Copper was up by 0.2% at $6,316 per tonne – the high earlier this morning being $6,378 per tonne.
Volume has, however, been above average – some 8,746 lots had traded across the complex as at 6.55am London time.
Some progress on United States/European Union trade talks has provided some cheer in the market, but it is not all plain sailing with the trade rift between China and the US still wide open.
Precious metals were in consolidation mode on Thursday – spot gold, silver and platinum prices were all off by 0.2%, with gold at $1,229.58 per oz, while palladium prices were down by 0.4%.
This follows a firmer day on Wednesday that saw prices gain by an average of 1.3% – led by increases in the platinum group metals (PGMs).
In China, base metals prices on the Shanghai Futures Exchange were similarly mixed; zinc was the main mover, with the metal’s most-actively traded September contract down by 1.4%, while the September aluminium contract fell by 0.5%. The rest were up between 0.1% and 0.2%, with the most-actively traded September copper contract up by 0.1% at 50,060 yuan ($7,386) per tonne.
Spot copper prices in Changjiang were up by 0.2% at 49,860-49,980 yuan per tonne and the LME/Shanghai copper arbitrage ratio has eased to 7.92, from 7.94 on Wednesday.
In other metals in China, the September iron ore contract on the Dalian Commodity Exchange was down by 0.3% at 475 yuan per tonne. On the SHFE, the October steel rebar contract was down by 0.2%, the December gold was little changed and the December silver was up by 0.1%.
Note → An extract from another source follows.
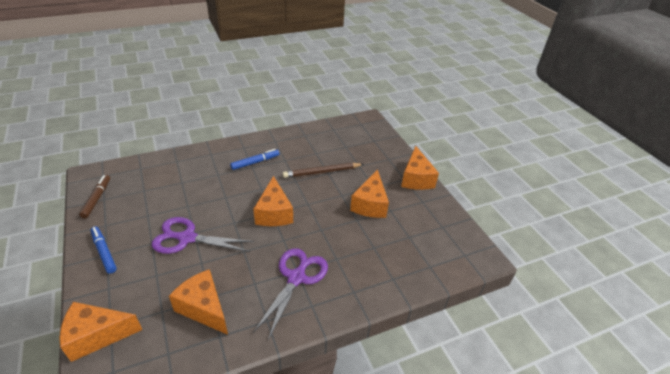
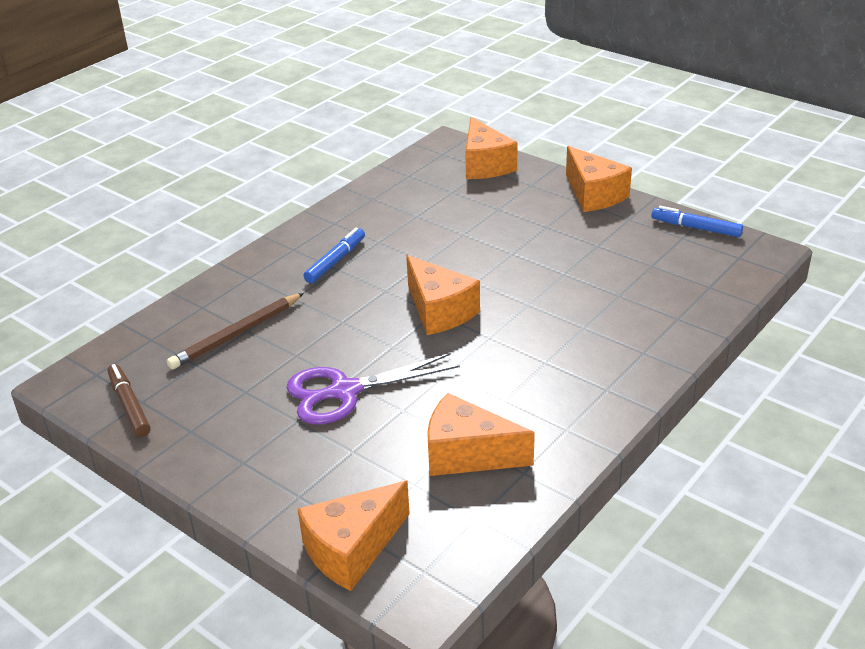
camera: 25 degrees left, 5 degrees down
(104, 252) = (234, 461): blue marker -> blue marker (696, 228)
(296, 277) = (554, 369): purple scissors -> none
(322, 172) = (452, 236): brown pencil -> brown pencil (236, 334)
(370, 204) = (563, 248): orange cheese -> orange cheese (485, 165)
In wider markets, spot Brent crude oil prices were down by 0.16% at $74.27 per barrel this morning. The yield on US 10-year treasuries was firmer at 2.9653%, while the German 10-year bund yield was also stronger at 0.4170%.
Asian equity markets were for the most part weaker on Thursday: Nikkei (-0.17%), Hang Seng (-0.64%), CSI 300 (-0.91%), ASX200 (-0.04%), while the Kospi climbed 0.64%. This follows a mixed performance in western markets on Wednesday; in the US, the Dow Jones closed up by 0.68% at 25,414.10, while in Europe the Euro Stoxx 50 closed down by 0.43% at 3,468.45, as the market prepared for the US/EU trade talks.
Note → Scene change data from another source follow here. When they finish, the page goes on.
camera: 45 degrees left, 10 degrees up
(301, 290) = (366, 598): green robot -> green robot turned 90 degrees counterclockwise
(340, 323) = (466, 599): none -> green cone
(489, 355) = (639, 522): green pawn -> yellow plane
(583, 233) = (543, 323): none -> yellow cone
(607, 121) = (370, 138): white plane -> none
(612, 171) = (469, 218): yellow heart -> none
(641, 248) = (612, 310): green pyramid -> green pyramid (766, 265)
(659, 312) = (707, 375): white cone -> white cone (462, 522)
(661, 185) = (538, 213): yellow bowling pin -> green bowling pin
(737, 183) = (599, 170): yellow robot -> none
The dollar index at 94.14 is drifting again within its recent 93.71-95.66 range. On the chart, it looks like the dollar is building the right shoulder of a large inverse head-and-shoulder formation. Sterling (1.3199) and the yen (110.65) continue their rebounds, while the euro (1.1734) and the Australian dollar (0.7437) are firmer, albeit within recent ranges.
The yuan set a low at 6.8245 on Tuesday – it started to rebound on Wednesday, but was weakening again on Thursday and was recently quoted at 6.7804. The other emerging market currencies we follow were firmer, which may well indicate a return to risk-on.
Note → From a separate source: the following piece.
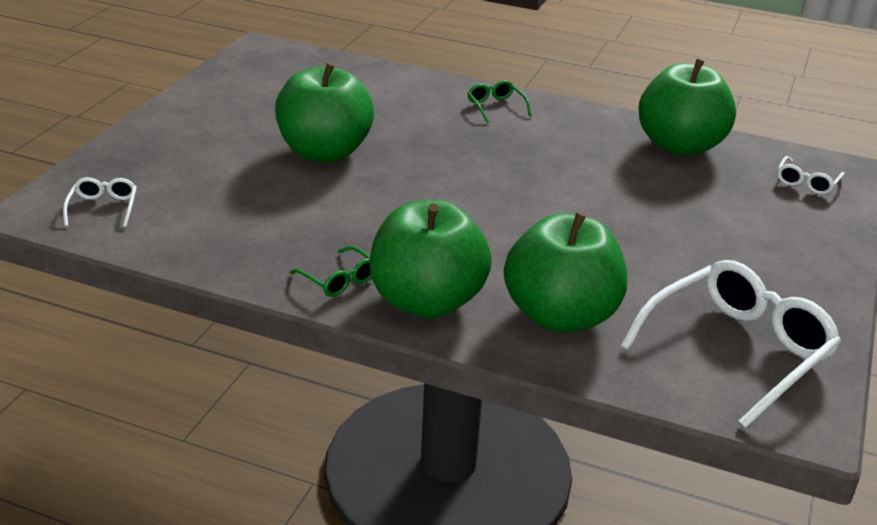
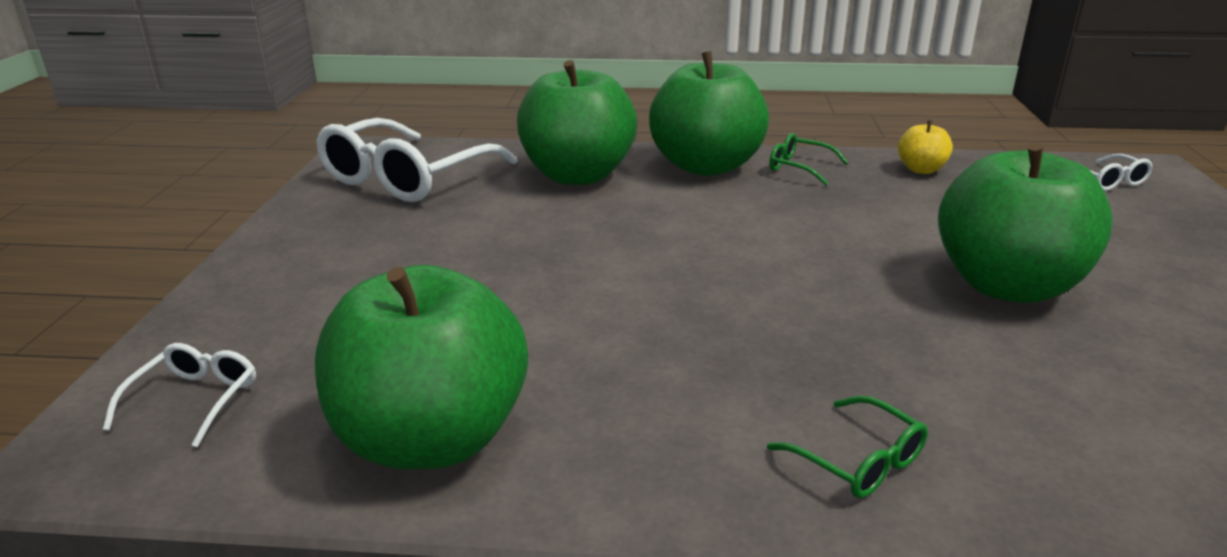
camera: 165 degrees right, 5 degrees down
(232, 253) = (921, 170): none -> yellow apple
On the economic agenda, data out already shows a 1.2% gain in Japan’s services producer price index (PPI), while Germany’s GfK consumer climate reading eased to 10.6 from 10.7. Data out later includes the Spanish unemployment rate, the European Central Bank’s interest rate decision and press conference, along with US data includes initial jobless claims, durable goods orders, goods trade balance, wholesale inventories and natural gas storage. There is also data on China’s leading indicators later this afternoon.
Most of the base metals have found some support off their recent lows, but it is too early to say with confidence that the bases are in place as there are some fairly large overhead tails on recent candlesticks that suggest scale-up selling pressure.
Copper has been one of the bigger movers of late, but traders are likely to now wait for a decision from the labor union vote at the Escondida copper mine on July 28. In a number of the other metals, sideways trading within previous days’ ranges – which is most noticeable in zinc – suggests energy is building up for a directional move.
Given the extent of the sell-off since the June highs, we feel the metals have been looking oversold and the better flash purchasing managers’ index (PMI) data, combined with China’s move to support its economy in this tricky trade war environment, as well as some progress on US/EU trade talks, bodes well. Some of the key points over the next week will be the Escondida vote and China’s PMI data out on July 31.
The sell-off in gold prices has abated for now and prices are consolidating; silver is following gold’s lead, while the PGMs’ rebounds look stronger. For now we are neither bullish, nor bearish on gold and expect the precious metals to follow the lead of the metals complex as a whole.